Repeated removal of the tree's leaves-its food source-literally starves the
tree. This makes it susceptible to secondary diseases such as root
rot---a common cause of failing trees. Good pruning practices rarely remove
more than 1/4 to 1/3 of the crown, which in turn does not seriously
interfere with the ability of a tree's leafy crown to manufacture food

- WEAK LIMBS. New limbs made from the sucker or shoot regrowth are
weakly attached and break easily in wind or snow storms-even many years
later when they are large and heavy. A regrown limb never has the
structural integrity of the original. The wood of a new limb that sprouts
after a larger limb is truncated is more weakly attached than a limb that
develops more normally. If rot exists or develops at the severed end of the
limb, the weight of the sprout makes a bad situation even worse.

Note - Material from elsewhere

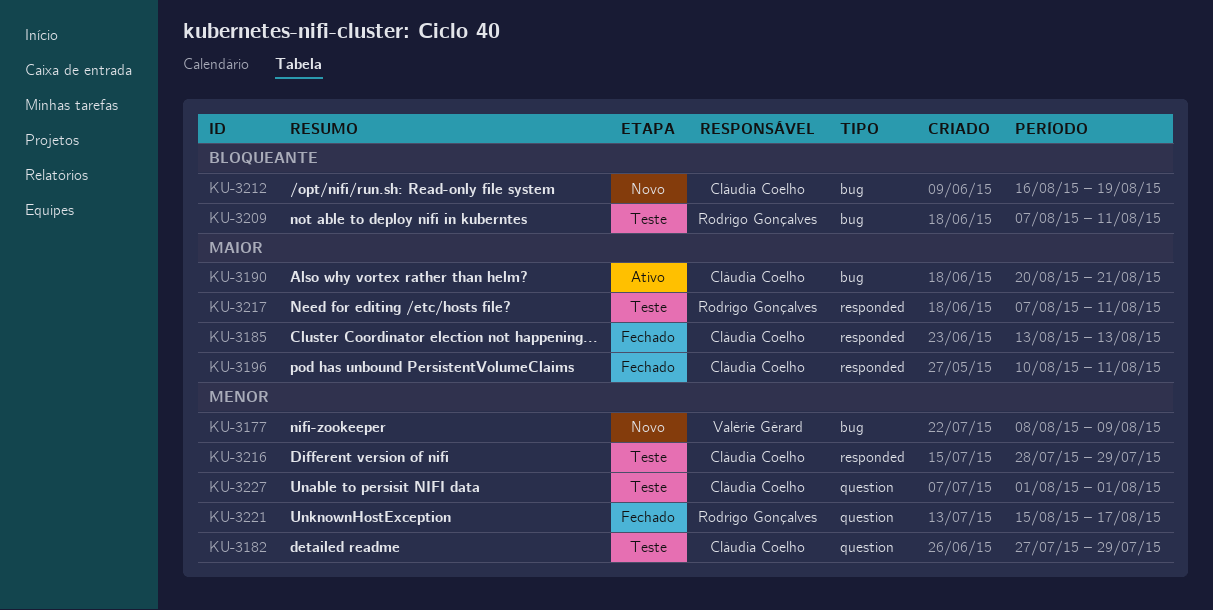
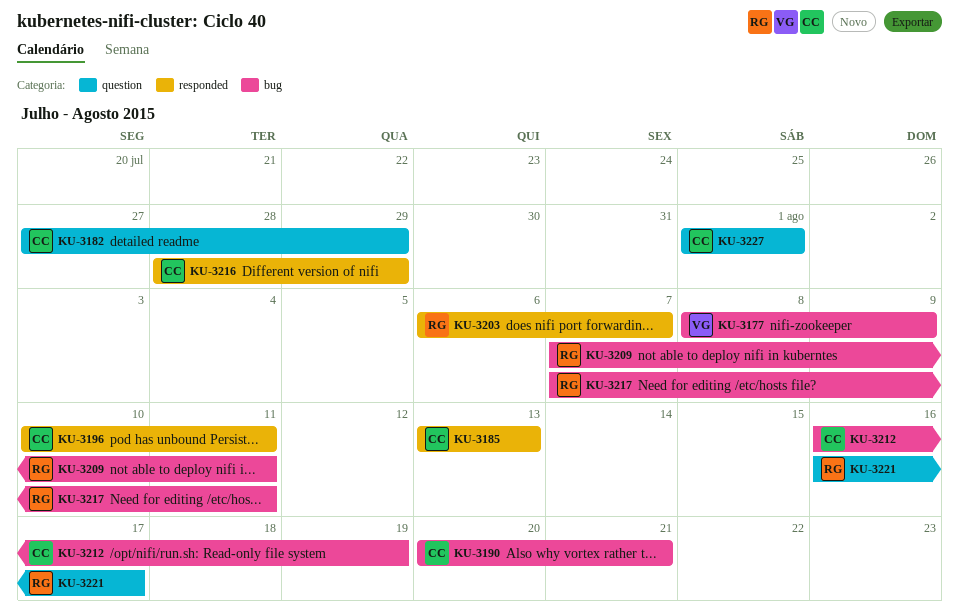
KU-3203: none -> present
KU-3217, label: responded -> bug
KU-3221, start: Aug 15 -> Aug 16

- INCREASED WIND RESISTANCE. The thick regrowth of suckers or sprouts
resulting from topping make the tree top-heavy and more likely to catch the
wind. This increases the chance of blow-down in a storm.
Selectively-thinned trees allow the wind to pass through the branches. It's
called "taking the sail out" of a tree.
5. MAKES YOU LOOK BAD.

Topping makes you appear to be a cruel or foolish person. Your friends
know you better. But the more your neighbors come to understand topping
for what it is, the lower you will fall in their esteem. You may top a
tree to create a water view, but you should know that you have some friends and
neighbors-who probably won't say so because they are being tactful-who see a
view of a butchered tree with water in the background. However, the true costs
of topping are hidden. These include: reduced property value, the expense of
removal and replacement if the tree dies, the loss of other trees and shrubs if
they succumb to changed light conditions, the risk of liability from weakened
branches, and increased future maintenance
A tree damaged by `Topping'
 |
`Tree Surgeons ' who suggest trees be topped should be
avoided.
Topping a tree causes internal rot and will eventually result in a hazardous
tree. Topping is the indiscriminate removal of branches and stems that leaves
stubs. Often this type of pruning is done at the height of the reach of the tree
butcher's bucket truck. The alternative is to hire an arborist willing to climb.